# ТЕКСТ ДЛЯ ЧТЕНИЯ
━━━━━━━━━━━━━━━━━━━━━━━━━━━━━━

Скромный писец, у которого Ольга Штейн постепенно выманила 3 тысячи рублей, говорил спокойно и выражался очень сдержанно; объясняя свою доверчивость и уступчивость, он сказал присяжным: "Столько грусти, столько трагизма было в ее словах, что я не мог устоять перед ее просьбами". Тот же скромный конторщик показал, что подсудимая имела собственный особняк на Васильевском острове, и, увлекаясь рассказом, он говорил: "Это был чудный дом, маленький дворец с очаровательным зимним садом, это сказка была какая-то…" Вот готовый повод для импровизации.
Свидетель Свешников показал, что, когда, доведенный до отчаяния разорением своей семьи, он высказал одному высокому сановнику намерение подать жалобу прокурорской власти, собеседник стал умолять его не делать этого, чтобы не погубить грабительницу. "Она святая, она золотая",твердил влюбленный старик.
Святая! Золотая! Это женщина, отбиравшая десятки тысяч у состоятельных людей и последние гроши у бедняков!
Все эти отрывки должны были войти в речь обвинителя; к сожалению, он не захотел воспользоваться этими блестками.
В губернском городе судился учитель пения за покушение на убийство жены. Это был мелкий деспот, жестоко издевавшийся над любящей, трудящейся, безупречной супругой и матерью; насколько жалким представлялся он в своем себялюбии и самомнении, настолько привлекательна была она своей простотой, искренностью. Муж стрелял в нее сзади, сделал четыре выстрела и всадил ей одну пулю в спину, другую в живот. Обвинитель заранее рассчитывал на то негодование, которое рассказ этой мученицы произведет на присяжных. Когда ее вызвали к допросу и спросили, что она может показать, она сказала: "Я виновата перед мужем, муж виноват передо мной – я его простила и ничего показывать не желаю". Я виновата – и я простила. Сколько бы ни думал обвинитель, как бы ни искал сильных и новых эффектов, – такого эффекта он никогда бы не нашел. Надо быть Достоевским или Толстым, чтобы сочинить такое противоречие. Что же вышло? Самое прекрасное, самое возвышенное место в речи прокурора принадлежало не ему, а его сотруднице – полуграмотной мещанке.

━━━━━━━━━━━━━━━━━━━━━━━━━━━━━━

(Извлечённые записи данных)
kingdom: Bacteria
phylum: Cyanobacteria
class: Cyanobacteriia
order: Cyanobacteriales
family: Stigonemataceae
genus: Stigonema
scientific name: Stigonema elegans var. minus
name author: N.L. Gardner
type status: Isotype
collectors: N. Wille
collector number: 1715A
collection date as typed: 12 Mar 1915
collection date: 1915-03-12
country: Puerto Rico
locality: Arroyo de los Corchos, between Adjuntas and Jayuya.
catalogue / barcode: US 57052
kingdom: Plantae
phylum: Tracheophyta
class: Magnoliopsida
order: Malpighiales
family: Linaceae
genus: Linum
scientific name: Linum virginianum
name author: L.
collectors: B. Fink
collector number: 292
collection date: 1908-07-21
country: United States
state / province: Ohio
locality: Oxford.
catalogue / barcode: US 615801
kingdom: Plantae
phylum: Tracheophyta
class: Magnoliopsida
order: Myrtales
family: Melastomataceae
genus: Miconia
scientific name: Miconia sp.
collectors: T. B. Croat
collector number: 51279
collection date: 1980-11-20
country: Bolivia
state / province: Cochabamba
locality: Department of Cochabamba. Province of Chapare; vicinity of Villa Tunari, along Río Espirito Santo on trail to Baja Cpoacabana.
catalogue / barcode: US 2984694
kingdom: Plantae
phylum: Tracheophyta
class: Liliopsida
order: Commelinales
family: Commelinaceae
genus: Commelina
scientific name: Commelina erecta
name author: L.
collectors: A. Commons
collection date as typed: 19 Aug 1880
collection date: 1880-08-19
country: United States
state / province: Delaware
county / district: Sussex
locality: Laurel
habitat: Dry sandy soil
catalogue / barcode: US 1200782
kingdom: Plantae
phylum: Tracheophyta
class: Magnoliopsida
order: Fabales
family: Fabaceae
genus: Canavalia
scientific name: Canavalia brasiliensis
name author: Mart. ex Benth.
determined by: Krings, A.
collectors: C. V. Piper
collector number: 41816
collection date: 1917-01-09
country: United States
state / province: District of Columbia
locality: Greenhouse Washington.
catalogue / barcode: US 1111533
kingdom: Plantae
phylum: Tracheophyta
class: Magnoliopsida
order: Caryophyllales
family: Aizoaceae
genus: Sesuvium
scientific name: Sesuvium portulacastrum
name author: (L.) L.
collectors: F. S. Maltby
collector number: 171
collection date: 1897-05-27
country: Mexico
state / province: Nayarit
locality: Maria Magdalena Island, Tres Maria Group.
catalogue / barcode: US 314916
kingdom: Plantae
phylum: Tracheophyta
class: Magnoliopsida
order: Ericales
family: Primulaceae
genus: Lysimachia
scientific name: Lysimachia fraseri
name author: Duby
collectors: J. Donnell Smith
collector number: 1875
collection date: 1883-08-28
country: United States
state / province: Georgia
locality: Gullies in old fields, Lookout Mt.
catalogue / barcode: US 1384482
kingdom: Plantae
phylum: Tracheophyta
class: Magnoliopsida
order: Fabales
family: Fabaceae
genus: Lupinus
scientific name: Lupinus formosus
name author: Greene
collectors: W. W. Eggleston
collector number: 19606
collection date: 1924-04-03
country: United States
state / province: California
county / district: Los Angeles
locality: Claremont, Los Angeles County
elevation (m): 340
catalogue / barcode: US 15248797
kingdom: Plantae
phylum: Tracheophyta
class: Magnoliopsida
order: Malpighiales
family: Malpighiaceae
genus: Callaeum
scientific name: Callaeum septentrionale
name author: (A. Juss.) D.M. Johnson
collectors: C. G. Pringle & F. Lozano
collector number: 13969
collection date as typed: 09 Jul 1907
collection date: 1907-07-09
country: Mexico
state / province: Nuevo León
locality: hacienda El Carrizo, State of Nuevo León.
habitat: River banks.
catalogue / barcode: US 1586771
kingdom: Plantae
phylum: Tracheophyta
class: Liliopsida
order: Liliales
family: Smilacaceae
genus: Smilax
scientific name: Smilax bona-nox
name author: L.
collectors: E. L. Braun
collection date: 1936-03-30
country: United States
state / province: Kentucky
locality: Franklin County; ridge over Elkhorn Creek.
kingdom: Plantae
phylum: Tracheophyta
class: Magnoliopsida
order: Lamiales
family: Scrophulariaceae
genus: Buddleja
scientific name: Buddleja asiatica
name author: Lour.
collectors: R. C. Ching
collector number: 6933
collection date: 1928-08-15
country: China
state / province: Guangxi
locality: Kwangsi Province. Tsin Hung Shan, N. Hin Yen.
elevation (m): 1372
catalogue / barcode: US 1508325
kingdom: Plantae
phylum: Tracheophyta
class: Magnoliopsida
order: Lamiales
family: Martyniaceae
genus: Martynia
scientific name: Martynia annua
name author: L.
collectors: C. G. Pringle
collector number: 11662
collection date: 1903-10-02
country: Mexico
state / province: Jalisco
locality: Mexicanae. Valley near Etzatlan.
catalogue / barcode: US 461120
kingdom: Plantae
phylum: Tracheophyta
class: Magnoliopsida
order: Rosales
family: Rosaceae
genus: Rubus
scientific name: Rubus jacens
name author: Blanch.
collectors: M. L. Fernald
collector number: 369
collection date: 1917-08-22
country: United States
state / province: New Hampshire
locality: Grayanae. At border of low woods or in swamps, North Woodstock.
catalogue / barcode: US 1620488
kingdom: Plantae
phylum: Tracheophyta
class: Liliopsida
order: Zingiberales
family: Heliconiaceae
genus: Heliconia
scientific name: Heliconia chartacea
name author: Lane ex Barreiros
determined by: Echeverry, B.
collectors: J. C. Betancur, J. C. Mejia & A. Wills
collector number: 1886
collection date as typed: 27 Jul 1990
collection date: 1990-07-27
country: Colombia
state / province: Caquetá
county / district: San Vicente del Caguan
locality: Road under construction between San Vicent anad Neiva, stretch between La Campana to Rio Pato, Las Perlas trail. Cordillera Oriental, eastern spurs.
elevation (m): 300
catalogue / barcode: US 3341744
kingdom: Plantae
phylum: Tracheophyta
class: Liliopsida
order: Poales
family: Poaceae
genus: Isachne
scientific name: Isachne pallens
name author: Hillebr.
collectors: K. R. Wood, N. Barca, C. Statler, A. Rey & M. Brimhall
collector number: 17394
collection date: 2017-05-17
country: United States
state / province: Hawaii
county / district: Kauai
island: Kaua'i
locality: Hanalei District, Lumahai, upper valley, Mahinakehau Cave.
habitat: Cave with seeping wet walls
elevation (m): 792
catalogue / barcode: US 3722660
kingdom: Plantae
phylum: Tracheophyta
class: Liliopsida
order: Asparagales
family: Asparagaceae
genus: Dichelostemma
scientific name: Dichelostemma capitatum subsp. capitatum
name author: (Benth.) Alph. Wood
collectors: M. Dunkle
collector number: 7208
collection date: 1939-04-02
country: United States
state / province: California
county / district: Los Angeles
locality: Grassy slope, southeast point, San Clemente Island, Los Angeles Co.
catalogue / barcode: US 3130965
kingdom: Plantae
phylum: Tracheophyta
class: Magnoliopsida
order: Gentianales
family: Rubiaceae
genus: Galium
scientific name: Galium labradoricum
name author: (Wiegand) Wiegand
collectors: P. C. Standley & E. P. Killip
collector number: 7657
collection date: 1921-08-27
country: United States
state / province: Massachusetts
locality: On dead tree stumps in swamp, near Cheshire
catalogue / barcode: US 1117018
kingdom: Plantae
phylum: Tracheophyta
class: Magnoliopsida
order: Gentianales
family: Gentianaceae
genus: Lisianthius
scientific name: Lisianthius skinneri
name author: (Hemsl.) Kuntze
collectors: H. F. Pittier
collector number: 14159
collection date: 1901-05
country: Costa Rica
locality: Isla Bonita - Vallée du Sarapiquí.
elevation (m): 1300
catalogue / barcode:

━━━━━━━━━━━━━━━━━━━━━━━━━━━━━━

# ЗАДАНИЯ К УПРАЖНЕНИЮ
• 1. Определите, соответствуют ли тексту о речи обвинителя утверждения: (а) писец выманил у Ольги Штейн 3 тысячи рублей; (б) учитель пения сделал в жену четыре выстрела; (в) жена учителя согласилась дать показания против мужа. На каждое ответьте «да» или «нет» и приведите решающие слова текста дословно.
• 2. Допишите текст о речи обвинителя, продолжив его с того места, где он обрывается.
Записи здесь не понадобятся.

# ОТВЕТЫ
• 1.
(а) Нет: «у которого Ольга Штейн постепенно выманила 3 тысячи рублей».
(б) Да: «сделал четыре выстрела».
(в) Нет: «я его простила и ничего показывать не желаю».

• 2.
Свидетельница говорит со свойственной крестьянам медлительностью: "Был день рождения дочери: восемнадцать лет ей минуло; я собралась в свою церкву и она в свою церкву. Я говорю: поди, возьми просвирку за здравие; она пошла, подала просвирку за здравие. Пришла я из церкви; ее нет. Я ждать, ждать, ждать, ждать. Нет ее; а спросить людей совестно. И на ночь не пришла, а она никогда на ночь нигде не оставалась. На утро приходит ко мне баба, спрашивает: где твоя Ольга? – Не знаю. – Она, говорит, зарезана; у третьей будки лежит".
После нескольких вопросов о характере убитой девушки председатель спрашивает:
– Помогала она вам в доме?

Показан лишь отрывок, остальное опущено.